# Exercise requirements
When copying the records below, keep every word as it is and drop the images.

Saved entries:
>>>

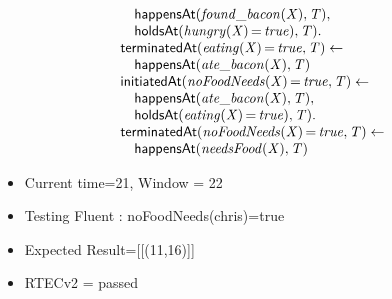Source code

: \documentclass[8pt]{beamer}
\DeclareMathOperator{\val}{=}  %
\def \patsize {}
\def\happensAt{\textsf{\patsize happensAt}}
\def\holdsAt{\textsf{\patsize holdsAt}}
\def\initiatedAt{\textsf{\patsize initiatedAt}}
\def\terminatedAt{\textsf{\patsize terminatedAt}}
\newenvironment{mysplit}%
  {\arraycolsep 0pt \begin{array}{l}}%
  {\end{array}}
\begin{document}
\begin{frame}
\begin{minipage}{0.55\linewidth}
\begin{align*}
\begin{mysplit}
                \quad    \happensAt\mathit{(found\_bacon(X),T),}\\
                \quad    \holdsAt\mathit{(hungry(X)\val true),T).}\\
                \terminatedAt\mathit{(eating(X)\val true,T)\leftarrow}\\
                \quad    \happensAt\mathit{(ate\_bacon(X),T)}\\
                \initiatedAt\mathit{(noFoodNeeds(X)\val true,T)\leftarrow}\\
                \quad    \happensAt\mathit{(ate\_bacon(X),T),}\\
                \quad    \holdsAt\mathit{(eating(X)\val true),T).}\\
                \terminatedAt\mathit{(noFoodNeeds(X)\val true,T)\leftarrow}\\
                \quad    \happensAt\mathit{(needsFood(X),T)}\\
            \end{mysplit}
        \end{align*}
    \end{minipage}
    \begin{itemize}
        \item Current time=21, Window = 22
        \item Testing Fluent :  noFoodNeeds(chris)=true
        \item Expected Result=[[(11,16)]]
        \item RTECv2 = passed
    \end{itemize}
\end{frame}
\end{document}
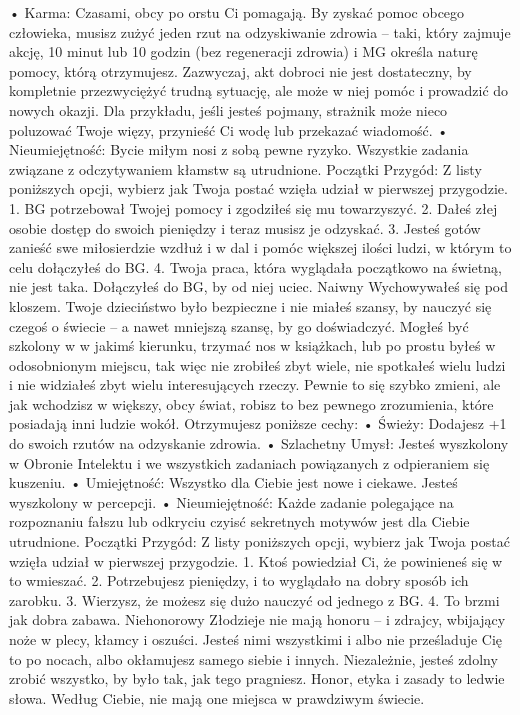     • Karma: Czasami, obcy po orstu Ci pomagają. By zyskać pomoc obcego człowieka, musisz zużyć jeden rzut na odzyskiwanie zdrowia – taki, który zajmuje akcję, 10 minut lub 10 godzin (bez regeneracji zdrowia) i MG określa naturę pomocy, którą otrzymujesz. Zazwyczaj, akt dobroci nie jest dostateczny, by kompletnie przezwyciężyć trudną sytuację, ale może w niej pomóc i prowadzić do nowych okazji. Dla przykładu, jeśli jesteś pojmany, strażnik może nieco poluzować Twoje więzy, przynieść Ci wodę lub przekazać wiadomość.
    • Nieumiejętność: Bycie miłym nosi z sobą pewne ryzyko. Wszystkie zadania związane z odczytywaniem kłamstw są utrudnione. 
Początki Przygód: Z listy poniższych opcji, wybierz jak Twoja postać wzięła udział w pierwszej przygodzie.
1. BG potrzebował Twojej pomocy i zgodziłeś się mu towarzyszyć.
2. Dałeś złej osobie dostęp do swoich pieniędzy i teraz musisz je odzyskać.
3. Jesteś gotów zanieść swe miłosierdzie wzdłuż i w dal i pomóc większej ilości ludzi, w którym to celu dołączyłeś do BG.
4. Twoja praca, która wyglądała początkowo na świetną, nie jest taka. Dołączyłeś do BG, by od niej uciec.
Naiwny
Wychowywałeś się pod kloszem. Twoje dzieciństwo było bezpieczne i nie miałeś szansy, by nauczyć się czegoś o świecie – a nawet mniejszą szansę, by go doświadczyć. Mogłeś być szkolony w w jakimś kierunku, trzymać nos w książkach, lub po prostu byłeś w odosobnionym miejscu, tak więc nie zrobiłeś zbyt wiele, nie spotkałeś wielu ludzi i nie widziałeś zbyt wielu interesujących rzeczy. Pewnie to się szybko zmieni, ale jak wchodzisz w większy, obcy świat, robisz to bez pewnego zrozumienia, które posiadają inni ludzie wokół. 
Otrzymujesz poniższe cechy:
    • Świeży: Dodajesz +1 do swoich rzutów na odzyskanie zdrowia.
    • Szlachetny Umysł: Jesteś wyszkolony w Obronie Intelektu i we wszystkich zadaniach powiązanych z odpieraniem się kuszeniu.
    • Umiejętność: Wszystko dla Ciebie jest nowe i ciekawe. Jesteś wyszkolony w percepcji.
    • Nieumiejętność: Każde zadanie polegające na rozpoznaniu fałszu lub odkryciu czyisć sekretnych motywów jest dla Ciebie utrudnione.
Początki Przygód: Z listy poniższych opcji, wybierz jak Twoja postać wzięła udział w pierwszej przygodzie.
1. Ktoś powiedział Ci, że powinieneś się w to wmieszać.
2. Potrzebujesz pieniędzy, i to wyglądało na dobry sposób ich zarobku.
3. Wierzysz, że możesz się dużo nauczyć od jednego z BG.
4. To brzmi jak dobra zabawa.
Niehonorowy
Złodzieje nie mają honoru – i zdrajcy, wbijający noże w plecy, kłamcy i oszuści. Jesteś nimi wszystkimi i albo nie prześladuje Cię to po nocach, albo okłamujesz samego siebie i innych. Niezależnie, jesteś zdolny zrobić wszystko, by było tak, jak tego pragniesz. Honor, etyka i zasady to ledwie słowa. Według Ciebie, nie mają one miejsca w prawdziwym świecie.

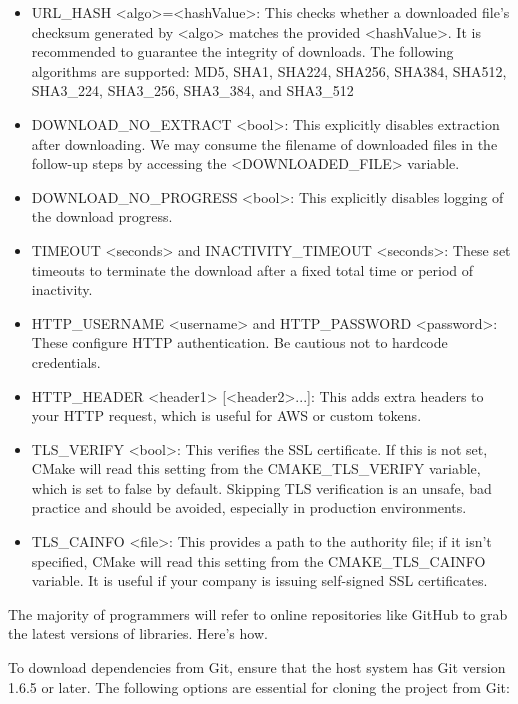 \begin{itemize}
\item
URL\_HASH <algo>=<hashValue>: This checks whether a downloaded file’s checksum generated by <algo> matches the provided <hashValue>. It is recommended to guarantee the integrity of downloads. The following algorithms are supported: MD5, SHA1, SHA224, SHA256, SHA384, SHA512, SHA3\_224, SHA3\_256, SHA3\_384, and SHA3\_512

\item
DOWNLOAD\_NO\_EXTRACT <bool>: This explicitly disables extraction after downloading. We may consume the filename of downloaded files in the follow-up steps by accessing the <DOWNLOADED\_FILE> variable.

\item
DOWNLOAD\_NO\_PROGRESS <bool>: This explicitly disables logging of the download progress.

\item
TIMEOUT <seconds> and INACTIVITY\_TIMEOUT <seconds>: These set timeouts to terminate the download after a fixed total time or period of inactivity.

\item
HTTP\_USERNAME <username> and HTTP\_PASSWORD <password>: These configure HTTP authentication. Be cautious not to hardcode credentials.

\item
HTTP\_HEADER <header1> [<header2>...]: This adds extra headers to your HTTP request, which is useful for AWS or custom tokens.

\item
TLS\_VERIFY <bool>: This verifies the SSL certificate. If this is not set, CMake will read this setting from the CMAKE\_TLS\_VERIFY variable, which is set to false by default. Skipping TLS verification is an unsafe, bad practice and should be avoided, especially in production environments.

\item
TLS\_CAINFO <file>: This provides a path to the authority file; if it isn’t specified, CMake will read this setting from the CMAKE\_TLS\_CAINFO variable. It is useful if your company is issuing self-signed SSL certificates.
\end{itemize}

The majority of programmers will refer to online repositories like GitHub to grab the latest versions of libraries. Here’s how.


To download dependencies from Git, ensure that the host system has Git version 1.6.5 or later. The following options are essential for cloning the project from Git:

<<<

# Answer space
Source code

: \documentclass[8pt]{beamer}
\DeclareMathOperator{\val}{=}  %
\def \patsize {}
\def\happensAt{\textsf{\patsize happensAt}}
\def\holdsAt{\textsf{\patsize holdsAt}}
\def\initiatedAt{\textsf{\patsize initiatedAt}}
\def\terminatedAt{\textsf{\patsize terminatedAt}}
\newenvironment{mysplit}%
  {\arraycolsep 0pt \begin{array}{l}}%
  {\end{array}}
\begin{document}
\begin{frame}
\begin{minipage}{0.55\linewidth}
\begin{align*}
\begin{mysplit}
                \quad    \happensAt\mathit{(found\_bacon(X),T),}\\
                \quad    \holdsAt\mathit{(hungry(X)\val true),T).}\\
                \terminatedAt\mathit{(eating(X)\val true,T)\leftarrow}\\
                \quad    \happensAt\mathit{(ate\_bacon(X),T)}\\
                \initiatedAt\mathit{(noFoodNeeds(X)\val true,T)\leftarrow}\\
                \quad    \happensAt\mathit{(ate\_bacon(X),T),}\\
                \quad    \holdsAt\mathit{(eating(X)\val true),T).}\\
                \terminatedAt\mathit{(noFoodNeeds(X)\val true,T)\leftarrow}\\
                \quad    \happensAt\mathit{(needsFood(X),T)}\\
            \end{mysplit}
        \end{align*}
    \end{minipage}
    \begin{itemize}
        \item Current time=21, Window = 22
        \item Testing Fluent :  noFoodNeeds(chris)=true
        \item Expected Result=[[(11,16)]]
        \item RTECv2 = passed
    \end{itemize}
\end{frame}
\end{document}
     • Karma: Czasami, obcy po orstu Ci pomagają. By zyskać pomoc obcego człowieka, musisz zużyć jeden rzut na odzyskiwanie zdrowia – taki, który zajmuje akcję, 10 minut lub 10 godzin (bez regeneracji zdrowia) i MG określa naturę pomocy, którą otrzymujesz. Zazwyczaj, akt dobroci nie jest dostateczny, by kompletnie przezwyciężyć trudną sytuację, ale może w niej pomóc i prowadzić do nowych okazji. Dla przykładu, jeśli jesteś pojmany, strażnik może nieco poluzować Twoje więzy, przynieść Ci wodę lub przekazać wiadomość.
    • Nieumiejętność: Bycie miłym nosi z sobą pewne ryzyko. Wszystkie zadania związane z odczytywaniem kłamstw są utrudnione. 
Początki Przygód: Z listy poniższych opcji, wybierz jak Twoja postać wzięła udział w pierwszej przygodzie.
1. BG potrzebował Twojej pomocy i zgodziłeś się mu towarzyszyć.
2. Dałeś złej osobie dostęp do swoich pieniędzy i teraz musisz je odzyskać.
3. Jesteś gotów zanieść swe miłosierdzie wzdłuż i w dal i pomóc większej ilości ludzi, w którym to celu dołączyłeś do BG.
4. Twoja praca, która wyglądała początkowo na świetną, nie jest taka. Dołączyłeś do BG, by od niej uciec.
Naiwny
Wychowywałeś się pod kloszem. Twoje dzieciństwo było bezpieczne i nie miałeś szansy, by nauczyć się czegoś o świecie – a nawet mniejszą szansę, by go doświadczyć. Mogłeś być szkolony w w jakimś kierunku, trzymać nos w książkach, lub po prostu byłeś w odosobnionym miejscu, tak więc nie zrobiłeś zbyt wiele, nie spotkałeś wielu ludzi i nie widziałeś zbyt wielu interesujących rzeczy. Pewnie to się szybko zmieni, ale jak wchodzisz w większy, obcy świat, robisz to bez pewnego zrozumienia, które posiadają inni ludzie wokół. 
Otrzymujesz poniższe cechy:
    • Świeży: Dodajesz +1 do swoich rzutów na odzyskanie zdrowia.
    • Szlachetny Umysł: Jesteś wyszkolony w Obronie Intelektu i we wszystkich zadaniach powiązanych z odpieraniem się kuszeniu.
    • Umiejętność: Wszystko dla Ciebie jest nowe i ciekawe. Jesteś wyszkolony w percepcji.
    • Nieumiejętność: Każde zadanie polegające na rozpoznaniu fałszu lub odkryciu czyisć sekretnych motywów jest dla Ciebie utrudnione.
Początki Przygód: Z listy poniższych opcji, wybierz jak Twoja postać wzięła udział w pierwszej przygodzie.
1. Ktoś powiedział Ci, że powinieneś się w to wmieszać.
2. Potrzebujesz pieniędzy, i to wyglądało na dobry sposób ich zarobku.
3. Wierzysz, że możesz się dużo nauczyć od jednego z BG.
4. To brzmi jak dobra zabawa.
Niehonorowy
Złodzieje nie mają honoru – i zdrajcy, wbijający noże w plecy, kłamcy i oszuści. Jesteś nimi wszystkimi i albo nie prześladuje Cię to po nocach, albo okłamujesz samego siebie i innych. Niezależnie, jesteś zdolny zrobić wszystko, by było tak, jak tego pragniesz. Honor, etyka i zasady to ledwie słowa. Według Ciebie, nie mają one miejsca w prawdziwym świecie.

 \begin{itemize}
\item
URL\_HASH <algo>=<hashValue>: This checks whether a downloaded file’s checksum generated by <algo> matches the provided <hashValue>. It is recommended to guarantee the integrity of downloads. The following algorithms are supported: MD5, SHA1, SHA224, SHA256, SHA384, SHA512, SHA3\_224, SHA3\_256, SHA3\_384, and SHA3\_512

\item
DOWNLOAD\_NO\_EXTRACT <bool>: This explicitly disables extraction after downloading. We may consume the filename of downloaded files in the follow-up steps by accessing the <DOWNLOADED\_FILE> variable.

\item
DOWNLOAD\_NO\_PROGRESS <bool>: This explicitly disables logging of the download progress.

\item
TIMEOUT <seconds> and INACTIVITY\_TIMEOUT <seconds>: These set timeouts to terminate the download after a fixed total time or period of inactivity.

\item
HTTP\_USERNAME <username> and HTTP\_PASSWORD <password>: These configure HTTP authentication. Be cautious not to hardcode credentials.

\item
HTTP\_HEADER <header1> [<header2>...]: This adds extra headers to your HTTP request, which is useful for AWS or custom tokens.

\item
TLS\_VERIFY <bool>: This verifies the SSL certificate. If this is not set, CMake will read this setting from the CMAKE\_TLS\_VERIFY variable, which is set to false by default. Skipping TLS verification is an unsafe, bad practice and should be avoided, especially in production environments.

\item
TLS\_CAINFO <file>: This provides a path to the authority file; if it isn’t specified, CMake will read this setting from the CMAKE\_TLS\_CAINFO variable. It is useful if your company is issuing self-signed SSL certificates.
\end{itemize}

The majority of programmers will refer to online repositories like GitHub to grab the latest versions of libraries. Here’s how.


To download dependencies from Git, ensure that the host system has Git version 1.6.5 or later. The following options are essential for cloning the project from Git:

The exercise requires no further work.